Data Protection vs Data Collection
Sometimes I feel like I’m the only CIO type guy left on Earth who has a problem with what I refer to as the over collection of data, and the resulting “data analytics” boom of the past few years. I hear about new initiatives all the time involving “data lakes” and the use of lower cost storage to capture EVERYTHING – not just customer data, but every bit, byte, packet, and moving or static piece of information that an organization generates on a continuous basis whether there is a need for this data or not. Collect it anyway!! What's the downside, now that cost has been eliminated as an issue?
I find this trend disturbing. Especially since my professional focus in recent years has been increasingly on cybersecurity, privacy, and protection of data.
For example, universities of late have decided that if they just have enough data, or they use all the data they already have collected more effectively, they can model and predict student success. In my opinion, nothing could be further from the truth. Institutions tend to attract students of a certain demographic, who already have predictable rates of success. There’s nothing wrong with trying to help students raise their performance, but doing it through mass data analytics is wrong, impersonal, and does not improve things for the long run. In fact, I would surmise it makes things worse! A huge part of success in college comes from learning to navigate the process, how to target good courses and professors based on interaction with other students, and “finding your own way” vs. a “guided pathway”.
I'm going to go out on a limb here, because I know this is totally contrary to current beliefs in higher ed. But in a sense, the whole notion of "measuring student success", as increasingly required by accrediting bodies and institutions of higher learning, is really an impossible task, and is not solved by collecting and analyzing more data. We all know of students who did horrible in college, goofed around for a few years, and then bloomed into something amazing and became millionaires or famous artists or just plain decent parents and citizens. The data would have suggested otherwise, at the point of analysis upon graduation (or withdrawal). Similarly, we all know of students who ace every course, who come from great backgrounds socially and economically, and who wind up as failures in life at some point after entering the real world post graduation. How do you measure those success / failure stories in a way that collecting more data can help?
Edward Snowden, who some of you may love and some may loathe, hit the problem on the head a few months ago.
“The problem isn’t data protection; the problem is data collection”
Data is collected constantly these days, with or without permission. It doesn’t really matter if permission is given. Often that’s a requirement of using services that an organization provides, whether its government, education, or business. These large collections of data are prime targets for criminal hackers and foreign governments to exploit, or to be used by nefarious companies like Cambridge Analytica to attempt to influence national elections and the course of history.
Is this progress?
When I got into the IT field many years ago, it was called “data processing”. Yes, we processed data. We collected data to process, and then processed it and delivered reports to a limited set of eyes in the organization. We did NOT attempt to draw inferences about customer behavior, or influence behavior using this data. In fact, it would have been thought highly inappropriate to do so.

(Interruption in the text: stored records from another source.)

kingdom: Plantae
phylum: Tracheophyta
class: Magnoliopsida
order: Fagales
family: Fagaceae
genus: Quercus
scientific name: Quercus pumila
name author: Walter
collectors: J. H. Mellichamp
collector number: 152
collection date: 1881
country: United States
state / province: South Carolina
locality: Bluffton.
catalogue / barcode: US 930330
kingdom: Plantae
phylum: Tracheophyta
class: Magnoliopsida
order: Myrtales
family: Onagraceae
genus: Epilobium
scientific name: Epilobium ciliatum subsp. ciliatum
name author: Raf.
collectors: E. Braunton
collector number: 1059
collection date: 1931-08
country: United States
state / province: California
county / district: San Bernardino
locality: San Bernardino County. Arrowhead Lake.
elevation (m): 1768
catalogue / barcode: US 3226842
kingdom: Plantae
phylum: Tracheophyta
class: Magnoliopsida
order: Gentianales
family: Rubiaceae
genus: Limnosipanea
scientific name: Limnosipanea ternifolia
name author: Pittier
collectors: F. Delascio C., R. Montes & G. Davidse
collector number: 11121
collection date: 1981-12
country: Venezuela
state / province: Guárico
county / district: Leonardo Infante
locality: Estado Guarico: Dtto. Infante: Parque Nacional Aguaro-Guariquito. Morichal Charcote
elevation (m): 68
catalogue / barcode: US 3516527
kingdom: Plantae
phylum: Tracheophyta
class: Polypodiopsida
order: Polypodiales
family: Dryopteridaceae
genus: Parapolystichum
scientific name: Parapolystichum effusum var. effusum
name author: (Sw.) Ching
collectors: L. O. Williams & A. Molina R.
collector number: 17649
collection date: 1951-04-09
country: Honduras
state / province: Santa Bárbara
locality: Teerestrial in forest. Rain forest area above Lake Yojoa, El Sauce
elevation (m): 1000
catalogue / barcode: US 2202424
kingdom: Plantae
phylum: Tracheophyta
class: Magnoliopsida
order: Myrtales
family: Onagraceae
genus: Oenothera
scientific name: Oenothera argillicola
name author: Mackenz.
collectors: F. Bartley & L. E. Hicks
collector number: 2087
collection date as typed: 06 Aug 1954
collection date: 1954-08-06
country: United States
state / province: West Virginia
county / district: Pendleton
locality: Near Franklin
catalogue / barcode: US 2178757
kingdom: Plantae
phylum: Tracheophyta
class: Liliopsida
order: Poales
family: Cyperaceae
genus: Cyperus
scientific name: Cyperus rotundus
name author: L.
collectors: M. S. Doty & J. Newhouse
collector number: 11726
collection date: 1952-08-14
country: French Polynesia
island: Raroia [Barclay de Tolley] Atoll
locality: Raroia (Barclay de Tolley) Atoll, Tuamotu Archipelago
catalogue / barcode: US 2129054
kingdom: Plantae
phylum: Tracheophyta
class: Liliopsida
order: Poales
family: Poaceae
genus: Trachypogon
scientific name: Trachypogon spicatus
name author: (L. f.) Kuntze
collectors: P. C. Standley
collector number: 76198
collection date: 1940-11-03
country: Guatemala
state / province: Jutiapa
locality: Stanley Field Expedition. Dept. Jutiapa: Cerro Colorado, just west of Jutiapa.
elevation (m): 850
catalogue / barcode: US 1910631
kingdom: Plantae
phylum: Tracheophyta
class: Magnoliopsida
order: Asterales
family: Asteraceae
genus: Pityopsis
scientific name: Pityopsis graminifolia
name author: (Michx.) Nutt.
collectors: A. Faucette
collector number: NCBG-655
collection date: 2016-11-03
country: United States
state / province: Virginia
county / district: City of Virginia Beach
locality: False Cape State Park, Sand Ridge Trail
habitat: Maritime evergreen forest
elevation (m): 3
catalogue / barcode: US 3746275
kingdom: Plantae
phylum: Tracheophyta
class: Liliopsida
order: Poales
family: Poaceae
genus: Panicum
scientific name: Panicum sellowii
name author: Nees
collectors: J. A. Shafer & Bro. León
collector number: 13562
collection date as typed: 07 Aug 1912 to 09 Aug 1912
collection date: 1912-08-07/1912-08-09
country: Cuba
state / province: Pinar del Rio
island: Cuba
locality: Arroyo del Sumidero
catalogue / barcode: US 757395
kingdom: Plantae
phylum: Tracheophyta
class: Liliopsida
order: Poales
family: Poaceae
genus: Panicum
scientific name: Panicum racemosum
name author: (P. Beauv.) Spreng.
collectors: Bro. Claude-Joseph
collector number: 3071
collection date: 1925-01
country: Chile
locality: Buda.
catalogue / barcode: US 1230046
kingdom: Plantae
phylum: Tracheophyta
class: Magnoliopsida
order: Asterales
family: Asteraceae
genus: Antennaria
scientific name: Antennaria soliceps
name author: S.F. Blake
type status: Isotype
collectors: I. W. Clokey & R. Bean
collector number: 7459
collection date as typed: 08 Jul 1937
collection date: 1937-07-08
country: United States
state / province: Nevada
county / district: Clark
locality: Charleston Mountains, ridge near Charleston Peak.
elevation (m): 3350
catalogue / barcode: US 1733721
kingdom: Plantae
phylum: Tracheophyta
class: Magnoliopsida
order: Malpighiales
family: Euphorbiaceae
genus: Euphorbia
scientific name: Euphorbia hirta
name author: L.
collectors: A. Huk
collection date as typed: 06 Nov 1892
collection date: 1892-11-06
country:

At the time there was a strong privacy movement, to protect individuals from their personal information being collected and used against their will. Maybe my perspective is flawed a bit since I worked for a public university and state agencies? In other words, corporate entities would have done this if they knew how, but didn't? In any case, there was no such thing as a "data analytics" office anywhere that I am aware of, beyond the normal predictive modelling stuff for budgets, forecasts, and performance. And certainly not the analysis of customers / students en masse.
It’s hard to turn the clock back, but in my opinion those were better times, with better people in charge who had better integrity and felt a sacred duty to protect privacy. Compare that to today, when every CEO (or Provost) wants to know everything they can about their customers in a bald-faced attempt to get them to buy more, do more, perform better, change behavior, etc., etc. They think it's essential to competition and success in their market sector. However, It's wrong, it's dangerous, and it exposes individuals to enormous financial, physical, and societal risk.
We need to get back to the idea of minimum data collection, with intense protection of the collected data, and an absolute right to privacy. The EU is way ahead of the US in this regard with the GDPR initiative and the “right to be forgotten”, especially for web search references. So, maybe the pendulum is swinging back again? It will be interesting to watch how it plays out over the next 3 – 5 years as US legislation and practices accommodate the new EU standards. But, as Snowden said, the EU standards are about protecting data and privacy, and they still fall short of preventing the collection of it in the first place, which is where the problem lies. In the case of universities, it will take a few brave actors to put a stop to the madness, and get themselves back to the core mission of a university - teaching & learning, and helping students succeed on their own merits.